Chapter 7 is sometimes referred to as “straight bankruptcy.” There is no repayment plan with a Chapter 7. The advantage is that it’s usually over within about four months. Attorney fees are also lower than with a Chapter 13 because there is less work to be done.

When you file bankruptcy, you must complete very detailed paperwork listing all assets, debts, income, and expenses (called “schedules”), which will be filed with the Bankruptcy Court. You will also complete a Statement of Financial Affairs (“SOFA”). You must accurately and completely list all information on your schedules and SOFA.
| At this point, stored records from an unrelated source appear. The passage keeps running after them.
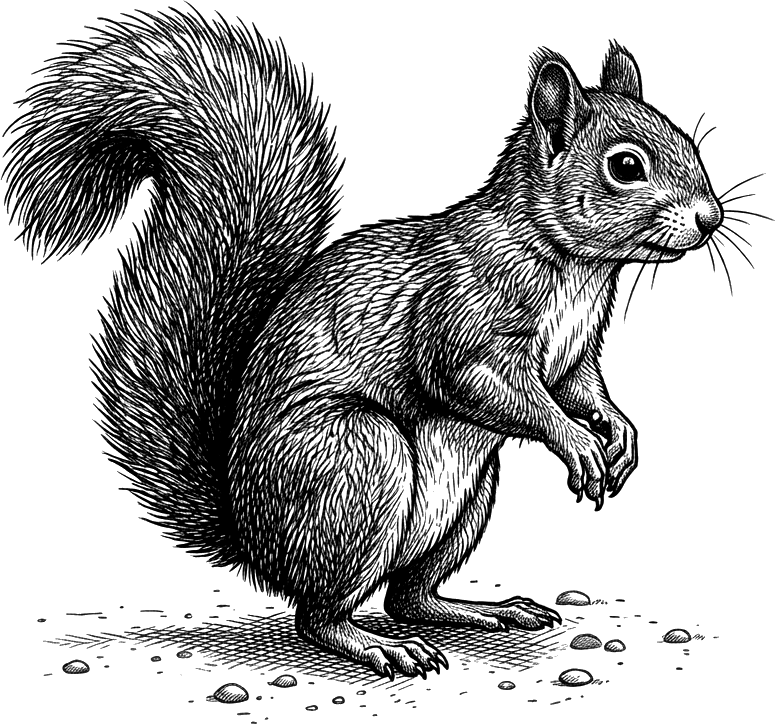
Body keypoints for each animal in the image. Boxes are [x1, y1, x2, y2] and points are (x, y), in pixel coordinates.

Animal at [5, 10, 723, 678]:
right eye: (625, 166)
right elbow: (477, 383)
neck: (572, 263)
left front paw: (619, 432)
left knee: (408, 595)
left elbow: (582, 388)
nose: (710, 218)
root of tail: (254, 541)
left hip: (469, 499)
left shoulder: (573, 351)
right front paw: (576, 443)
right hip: (359, 468)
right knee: (320, 614)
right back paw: (382, 648)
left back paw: (486, 611)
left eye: (689, 141)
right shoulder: (459, 318)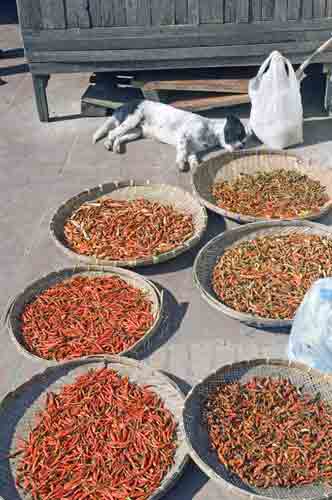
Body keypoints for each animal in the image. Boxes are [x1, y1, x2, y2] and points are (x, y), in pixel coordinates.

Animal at [92, 99, 248, 172]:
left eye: (244, 141)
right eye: (238, 134)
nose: (241, 147)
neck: (209, 131)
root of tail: (122, 106)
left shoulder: (193, 149)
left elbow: (192, 157)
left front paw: (194, 166)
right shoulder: (184, 137)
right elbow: (182, 152)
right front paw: (181, 163)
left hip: (136, 132)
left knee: (119, 137)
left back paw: (117, 147)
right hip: (132, 121)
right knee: (111, 132)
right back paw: (107, 143)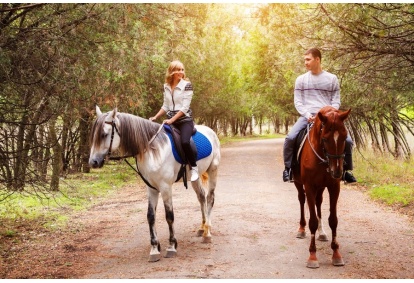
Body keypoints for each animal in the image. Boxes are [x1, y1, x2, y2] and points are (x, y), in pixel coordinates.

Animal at [89, 106, 222, 262]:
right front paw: (154, 248)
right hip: (194, 178)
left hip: (213, 170)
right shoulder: (151, 188)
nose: (93, 162)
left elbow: (169, 216)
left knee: (210, 198)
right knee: (201, 197)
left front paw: (171, 246)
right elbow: (150, 216)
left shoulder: (165, 187)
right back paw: (202, 228)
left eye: (104, 134)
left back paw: (208, 232)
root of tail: (210, 130)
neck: (153, 150)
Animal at [292, 105, 350, 270]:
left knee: (318, 203)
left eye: (344, 137)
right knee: (301, 200)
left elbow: (333, 220)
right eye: (324, 138)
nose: (336, 171)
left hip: (321, 187)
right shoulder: (309, 186)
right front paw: (312, 256)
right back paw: (301, 229)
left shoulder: (334, 187)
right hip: (299, 184)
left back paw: (322, 232)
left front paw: (336, 254)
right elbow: (311, 221)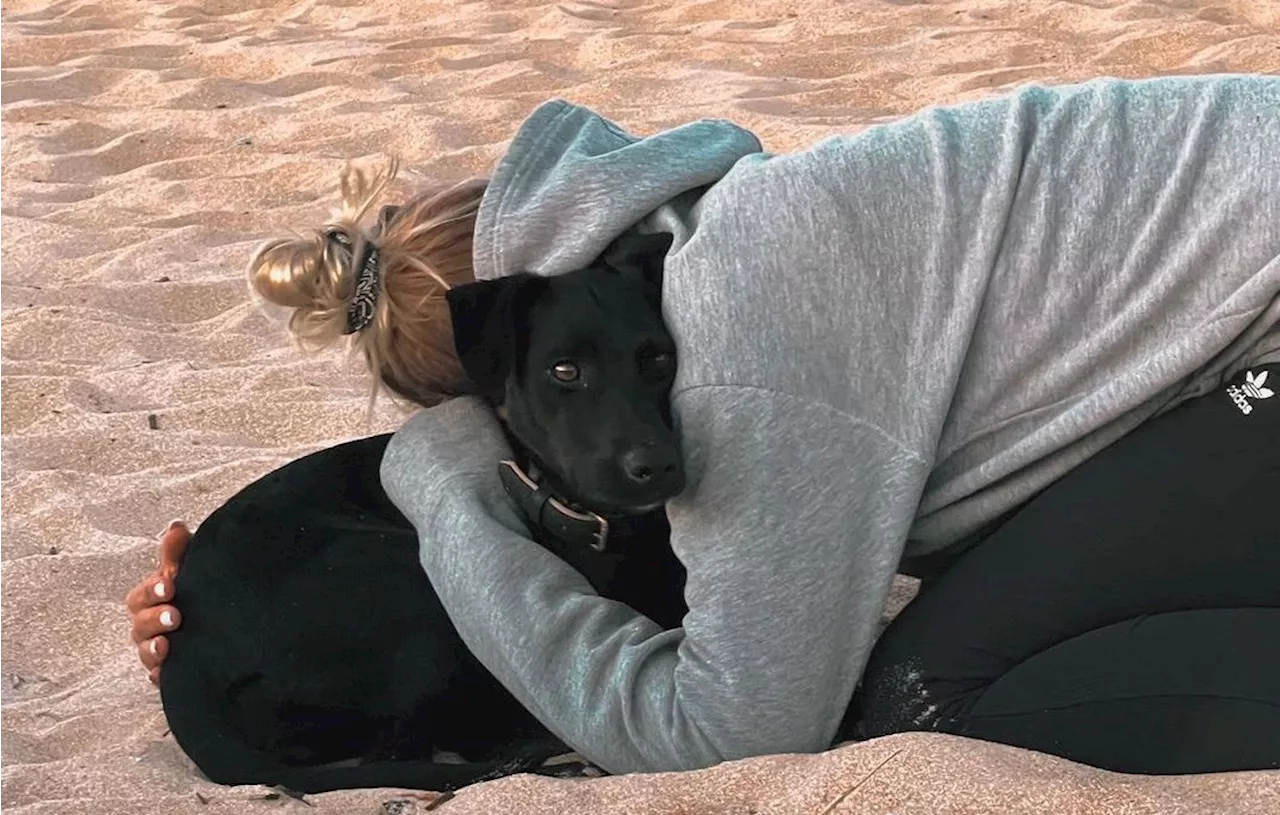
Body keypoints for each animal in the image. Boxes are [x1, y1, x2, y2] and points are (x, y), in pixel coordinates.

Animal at [160, 231, 691, 793]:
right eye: (565, 370)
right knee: (412, 747)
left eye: (660, 359)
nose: (657, 466)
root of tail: (185, 658)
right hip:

If you are over the median income (meaning you are in the top half of income earners) for your household size (based on the number of people in your family during the six months before you file bankruptcy), you must also prepare and file a “means test” form, also known as form B22A. The means test is based on Internal Revenue Service standards for various living expenses. This means you are allowed a certain set amount for housing, food, personal care items, automobile expenses, and any other additional expenses necessary for the health and welfare of your family, regardless of how much you actually spend on those items. If, after applying the means test to your case, you have about $109 left over each month to pay your creditors (and sometimes more depending on the amount of debt), then your Chapter 7 filing is deemed “presumptively abusive.” You can rebut this presumption, and sometimes this would be very appropriate. If you fail the means test and cannot rebut the presumption of abuse, your case will be dismissed, or converted to chapter 13. It’s important, therefore, to have complete information in order to evaluate your options.

The court can also dismiss your case if it deems your Chapter 7 filing abusive under the “totality of the circumstances.” In other words, the court will examine your income schedule (schedule I) and your expense schedule (schedule J) to determine whether there is money in your budget to pay your creditors; and it will evaluate your spending habits over the last year or so, any recent large purchases, how expensive your assets are, and many other factors that might indicate a lack of good faith.

Some cases are clearly Chapter 7 cases. Others are clearly not. Many times, it’s not clear until all the information is carefully evaluated. We spend a significant amount of time with you to determine what chapter is appropriate for your case.